The expected answer is the data below, printed verbatim without its pictures.
*** Opening DATA SHOWN ***
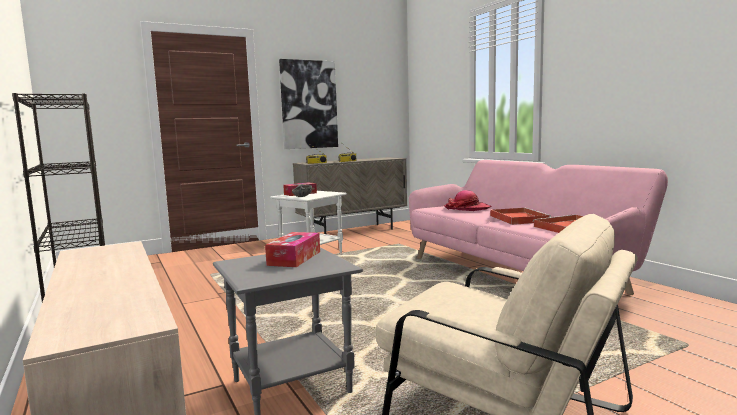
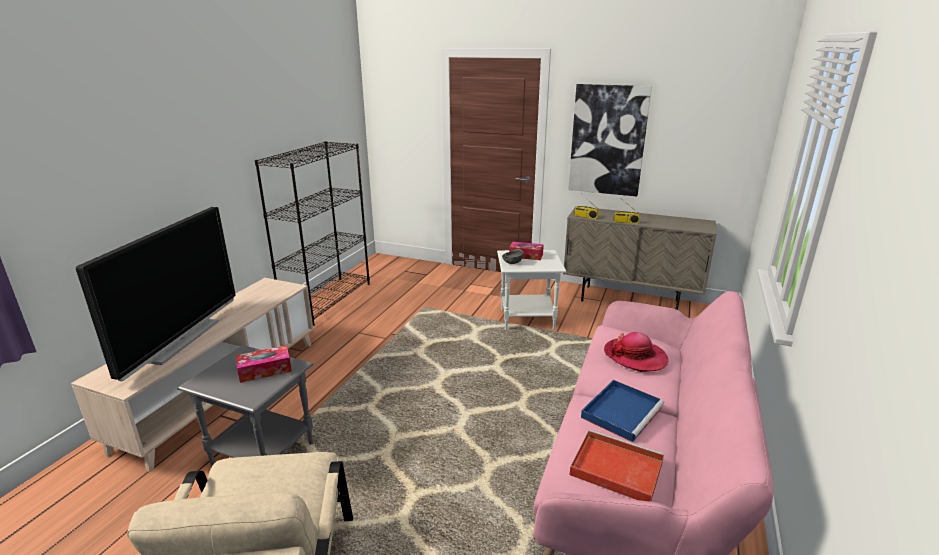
camera: 50 degrees right, 15 degrees up
(98, 292) = (180, 340): none -> television
(518, 218) = (622, 411): red tray -> blue tray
*** Closing DATA SHOWN ***
## ANSWER SPACE
camera: 50 degrees right, 15 degrees up
(98, 292) = (180, 340): none -> television
(518, 218) = (622, 411): red tray -> blue tray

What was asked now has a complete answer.